##### Extracted entries #####

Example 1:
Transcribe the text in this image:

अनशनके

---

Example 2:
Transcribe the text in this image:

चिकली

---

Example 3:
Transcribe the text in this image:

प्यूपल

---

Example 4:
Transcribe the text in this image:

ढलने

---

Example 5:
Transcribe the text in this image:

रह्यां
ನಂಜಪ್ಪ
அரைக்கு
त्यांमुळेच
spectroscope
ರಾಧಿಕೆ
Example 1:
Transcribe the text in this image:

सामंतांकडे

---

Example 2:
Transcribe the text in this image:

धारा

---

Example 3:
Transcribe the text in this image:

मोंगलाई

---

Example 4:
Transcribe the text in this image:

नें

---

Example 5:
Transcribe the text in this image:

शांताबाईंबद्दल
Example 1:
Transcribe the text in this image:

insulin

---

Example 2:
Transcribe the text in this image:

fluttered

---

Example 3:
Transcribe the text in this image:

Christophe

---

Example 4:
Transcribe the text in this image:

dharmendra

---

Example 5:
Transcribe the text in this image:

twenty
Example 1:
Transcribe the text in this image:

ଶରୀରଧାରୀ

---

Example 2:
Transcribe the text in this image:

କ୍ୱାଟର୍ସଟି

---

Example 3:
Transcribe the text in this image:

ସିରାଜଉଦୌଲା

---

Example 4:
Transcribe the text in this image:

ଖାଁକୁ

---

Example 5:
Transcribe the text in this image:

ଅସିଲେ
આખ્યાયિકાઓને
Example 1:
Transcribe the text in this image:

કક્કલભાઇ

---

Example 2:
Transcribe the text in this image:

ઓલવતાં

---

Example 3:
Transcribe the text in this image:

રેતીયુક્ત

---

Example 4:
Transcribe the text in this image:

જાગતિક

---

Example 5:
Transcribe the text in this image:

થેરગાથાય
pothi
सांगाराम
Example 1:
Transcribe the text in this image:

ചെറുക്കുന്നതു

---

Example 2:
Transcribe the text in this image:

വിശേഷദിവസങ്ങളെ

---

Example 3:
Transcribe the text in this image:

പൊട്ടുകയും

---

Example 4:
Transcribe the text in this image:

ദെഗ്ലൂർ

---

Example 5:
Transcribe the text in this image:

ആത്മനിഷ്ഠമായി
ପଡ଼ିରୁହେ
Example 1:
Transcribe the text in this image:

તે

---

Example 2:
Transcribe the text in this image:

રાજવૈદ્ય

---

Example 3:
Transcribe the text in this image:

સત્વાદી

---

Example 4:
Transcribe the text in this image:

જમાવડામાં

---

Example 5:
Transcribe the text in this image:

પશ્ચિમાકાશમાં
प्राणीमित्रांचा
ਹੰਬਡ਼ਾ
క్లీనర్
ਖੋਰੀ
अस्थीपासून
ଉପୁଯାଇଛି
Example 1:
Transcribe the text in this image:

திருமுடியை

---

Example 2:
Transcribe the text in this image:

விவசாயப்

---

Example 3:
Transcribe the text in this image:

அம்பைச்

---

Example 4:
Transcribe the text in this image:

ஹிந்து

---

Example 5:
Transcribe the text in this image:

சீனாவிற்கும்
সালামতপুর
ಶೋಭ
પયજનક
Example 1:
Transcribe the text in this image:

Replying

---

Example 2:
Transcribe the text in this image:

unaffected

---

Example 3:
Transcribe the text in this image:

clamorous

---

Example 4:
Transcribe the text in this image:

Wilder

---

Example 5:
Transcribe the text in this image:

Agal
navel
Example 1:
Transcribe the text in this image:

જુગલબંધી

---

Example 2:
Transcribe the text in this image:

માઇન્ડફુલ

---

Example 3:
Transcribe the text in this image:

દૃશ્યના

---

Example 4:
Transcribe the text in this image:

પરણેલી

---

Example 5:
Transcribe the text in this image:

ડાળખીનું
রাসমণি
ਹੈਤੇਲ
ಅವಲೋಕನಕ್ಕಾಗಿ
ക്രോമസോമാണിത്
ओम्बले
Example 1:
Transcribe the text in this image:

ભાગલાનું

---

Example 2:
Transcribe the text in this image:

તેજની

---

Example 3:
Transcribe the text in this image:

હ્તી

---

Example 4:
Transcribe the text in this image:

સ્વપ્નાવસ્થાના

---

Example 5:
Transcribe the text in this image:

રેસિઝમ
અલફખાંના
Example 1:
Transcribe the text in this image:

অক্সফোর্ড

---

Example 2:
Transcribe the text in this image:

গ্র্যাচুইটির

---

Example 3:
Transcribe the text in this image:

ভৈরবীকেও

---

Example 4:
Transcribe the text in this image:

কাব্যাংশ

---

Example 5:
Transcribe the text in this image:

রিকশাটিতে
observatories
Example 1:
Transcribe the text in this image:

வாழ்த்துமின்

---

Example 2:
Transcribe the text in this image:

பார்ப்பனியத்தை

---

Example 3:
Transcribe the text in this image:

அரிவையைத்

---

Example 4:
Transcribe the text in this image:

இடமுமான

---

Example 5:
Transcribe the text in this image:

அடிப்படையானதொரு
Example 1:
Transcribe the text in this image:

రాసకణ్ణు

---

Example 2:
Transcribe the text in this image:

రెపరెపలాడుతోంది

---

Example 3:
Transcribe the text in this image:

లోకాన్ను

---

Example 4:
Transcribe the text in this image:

#####

**Instruction:**
Render every line of the items above as a Markdown table with two columns, Row and Line, numbering the rows in order and leaving out blank lines.

**Output for this task:**
| Row | Line |
|---|---|
| 1 | Example 1: |
| 2 | Transcribe the text in this image: |
| 3 | अनशनके |
| 4 | --- |
| 5 | Example 2: |
| 6 | Transcribe the text in this image: |
| 7 | चिकली |
| 8 | --- |
| 9 | Example 3: |
| 10 | Transcribe the text in this image: |
| 11 | प्यूपल |
| 12 | --- |
| 13 | Example 4: |
| 14 | Transcribe the text in this image: |
| 15 | ढलने |
| 16 | --- |
| 17 | Example 5: |
| 18 | Transcribe the text in this image: |
| 19 | रह्यां |
| 20 | ನಂಜಪ್ಪ |
| 21 | அரைக்கு |
| 22 | त्यांमुळेच |
| 23 | spectroscope |
| 24 | ರಾಧಿಕೆ |
| 25 | Example 1: |
| 26 | Transcribe the text in this image: |
| 27 | सामंतांकडे |
| 28 | --- |
| 29 | Example 2: |
| 30 | Transcribe the text in this image: |
| 31 | धारा |
| 32 | --- |
| 33 | Example 3: |
| 34 | Transcribe the text in this image: |
| 35 | मोंगलाई |
| 36 | --- |
| 37 | Example 4: |
| 38 | Transcribe the text in this image: |
| 39 | नें |
| 40 | --- |
| 41 | Example 5: |
| 42 | Transcribe the text in this image: |
| 43 | शांताबाईंबद्दल |
| 44 | Example 1: |
| 45 | Transcribe the text in this image: |
| 46 | insulin |
| 47 | --- |
| 48 | Example 2: |
| 49 | Transcribe the text in this image: |
| 50 | fluttered |
| 51 | --- |
| 52 | Example 3: |
| 53 | Transcribe the text in this image: |
| 54 | Christophe |
| 55 | --- |
| 56 | Example 4: |
| 57 | Transcribe the text in this image: |
| 58 | dharmendra |
| 59 | --- |
| 60 | Example 5: |
| 61 | Transcribe the text in this image: |
| 62 | twenty |
| 63 | Example 1: |
| 64 | Transcribe the text in this image: |
| 65 | ଶରୀରଧାରୀ |
| 66 | --- |
| 67 | Example 2: |
| 68 | Transcribe the text in this image: |
| 69 | କ୍ୱାଟର୍ସଟି |
| 70 | --- |
| 71 | Example 3: |
| 72 | Transcribe the text in this image: |
| 73 | ସିରାଜଉଦୌଲା |
| 74 | --- |
| 75 | Example 4: |
| 76 | Transcribe the text in this image: |
| 77 | ଖାଁକୁ |
| 78 | --- |
| 79 | Example 5: |
| 80 | Transcribe the text in this image: |
| 81 | ଅସିଲେ |
| 82 | આખ્યાયિકાઓને |
| 83 | Example 1: |
| 84 | Transcribe the text in this image: |
| 85 | કક્કલભાઇ |
| 86 | --- |
| 87 | Example 2: |
| 88 | Transcribe the text in this image: |
| 89 | ઓલવતાં |
| 90 | --- |
| 91 | Example 3: |
| 92 | Transcribe the text in this image: |
| 93 | રેતીયુક્ત |
| 94 | --- |
| 95 | Example 4: |
| 96 | Transcribe the text in this image: |
| 97 | જાગતિક |
| 98 | --- |
| 99 | Example 5: |
| 100 | Transcribe the text in this image: |
| 101 | થેરગાથાય |
| 102 | pothi |
| 103 | सांगाराम |
| 104 | Example 1: |
| 105 | Transcribe the text in this image: |
| 106 | ചെറുക്കുന്നതു |
| 107 | --- |
| 108 | Example 2: |
| 109 | Transcribe the text in this image: |
| 110 | വിശേഷദിവസങ്ങളെ |
| 111 | --- |
| 112 | Example 3: |
| 113 | Transcribe the text in this image: |
| 114 | പൊട്ടുകയും |
| 115 | --- |
| 116 | Example 4: |
| 117 | Transcribe the text in this image: |
| 118 | ദെഗ്ലൂർ |
| 119 | --- |
| 120 | Example 5: |
| 121 | Transcribe the text in this image: |
| 122 | ആത്മനിഷ്ഠമായി |
| 123 | ପଡ଼ିରୁହେ |
| 124 | Example 1: |
| 125 | Transcribe the text in this image: |
| 126 | તે |
| 127 | --- |
| 128 | Example 2: |
| 129 | Transcribe the text in this image: |
| 130 | રાજવૈદ્ય |
| 131 | --- |
| 132 | Example 3: |
| 133 | Transcribe the text in this image: |
| 134 | સત્વાદી |
| 135 | --- |
| 136 | Example 4: |
| 137 | Transcribe the text in this image: |
| 138 | જમાવડામાં |
| 139 | --- |
| 140 | Example 5: |
| 141 | Transcribe the text in this image: |
| 142 | પશ્ચિમાકાશમાં |
| 143 | प्राणीमित्रांचा |
| 144 | ਹੰਬਡ਼ਾ |
| 145 | క్లీనర్ |
| 146 | ਖੋਰੀ |
| 147 | अस्थीपासून |
| 148 | ଉପୁଯାଇଛି |
| 149 | Example 1: |
| 150 | Transcribe the text in this image: |
| 151 | திருமுடியை |
| 152 | --- |
| 153 | Example 2: |
| 154 | Transcribe the text in this image: |
| 155 | விவசாயப் |
| 156 | --- |
| 157 | Example 3: |
| 158 | Transcribe the text in this image: |
| 159 | அம்பைச் |
| 160 | --- |
| 161 | Example 4: |
| 162 | Transcribe the text in this image: |
| 163 | ஹிந்து |
| 164 | --- |
| 165 | Example 5: |
| 166 | Transcribe the text in this image: |
| 167 | சீனாவிற்கும் |
| 168 | সালামতপুর |
| 169 | ಶೋಭ |
| 170 | પયજનક |
| 171 | Example 1: |
| 172 | Transcribe the text in this image: |
| 173 | Replying |
| 174 | --- |
| 175 | Example 2: |
| 176 | Transcribe the text in this image: |
| 177 | unaffected |
| 178 | --- |
| 179 | Example 3: |
| 180 | Transcribe the text in this image: |
| 181 | clamorous |
| 182 | --- |
| 183 | Example 4: |
| 184 | Transcribe the text in this image: |
| 185 | Wilder |
| 186 | --- |
| 187 | Example 5: |
| 188 | Transcribe the text in this image: |
| 189 | Agal |
| 190 | navel |
| 191 | Example 1: |
| 192 | Transcribe the text in this image: |
| 193 | જુગલબંધી |
| 194 | --- |
| 195 | Example 2: |
| 196 | Transcribe the text in this image: |
| 197 | માઇન્ડફુલ |
| 198 | --- |
| 199 | Example 3: |
| 200 | Transcribe the text in this image: |
| 201 | દૃશ્યના |
| 202 | --- |
| 203 | Example 4: |
| 204 | Transcribe the text in this image: |
| 205 | પરણેલી |
| 206 | --- |
| 207 | Example 5: |
| 208 | Transcribe the text in this image: |
| 209 | ડાળખીનું |
| 210 | রাসমণি |
| 211 | ਹੈਤੇਲ |
| 212 | ಅವಲೋಕನಕ್ಕಾಗಿ |
| 213 | ക്രോമസോമാണിത് |
| 214 | ओम्बले |
| 215 | Example 1: |
| 216 | Transcribe the text in this image: |
| 217 | ભાગલાનું |
| 218 | --- |
| 219 | Example 2: |
| 220 | Transcribe the text in this image: |
| 221 | તેજની |
| 222 | --- |
| 223 | Example 3: |
| 224 | Transcribe the text in this image: |
| 225 | હ્તી |
| 226 | --- |
| 227 | Example 4: |
| 228 | Transcribe the text in this image: |
| 229 | સ્વપ્નાવસ્થાના |
| 230 | --- |
| 231 | Example 5: |
| 232 | Transcribe the text in this image: |
| 233 | રેસિઝમ |
| 234 | અલફખાંના |
| 235 | Example 1: |
| 236 | Transcribe the text in this image: |
| 237 | অক্সফোর্ড |
| 238 | --- |
| 239 | Example 2: |
| 240 | Transcribe the text in this image: |
| 241 | গ্র্যাচুইটির |
| 242 | --- |
| 243 | Example 3: |
| 244 | Transcribe the text in this image: |
| 245 | ভৈরবীকেও |
| 246 | --- |
| 247 | Example 4: |
| 248 | Transcribe the text in this image: |
| 249 | কাব্যাংশ |
| 250 | --- |
| 251 | Example 5: |
| 252 | Transcribe the text in this image: |
| 253 | রিকশাটিতে |
| 254 | observatories |
| 255 | Example 1: |
| 256 | Transcribe the text in this image: |
| 257 | வாழ்த்துமின் |
| 258 | --- |
| 259 | Example 2: |
| 260 | Transcribe the text in this image: |
| 261 | பார்ப்பனியத்தை |
| 262 | --- |
| 263 | Example 3: |
| 264 | Transcribe the text in this image: |
| 265 | அரிவையைத் |
| 266 | --- |
| 267 | Example 4: |
| 268 | Transcribe the text in this image: |
| 269 | இடமுமான |
| 270 | --- |
| 271 | Example 5: |
| 272 | Transcribe the text in this image: |
| 273 | அடிப்படையானதொரு |
| 274 | Example 1: |
| 275 | Transcribe the text in this image: |
| 276 | రాసకణ్ణు |
| 277 | --- |
| 278 | Example 2: |
| 279 | Transcribe the text in this image: |
| 280 | రెపరెపలాడుతోంది |
| 281 | --- |
| 282 | Example 3: |
| 283 | Transcribe the text in this image: |
| 284 | లోకాన్ను |
| 285 | --- |
| 286 | Example 4: |
| 287 | Transcribe the text in this image: |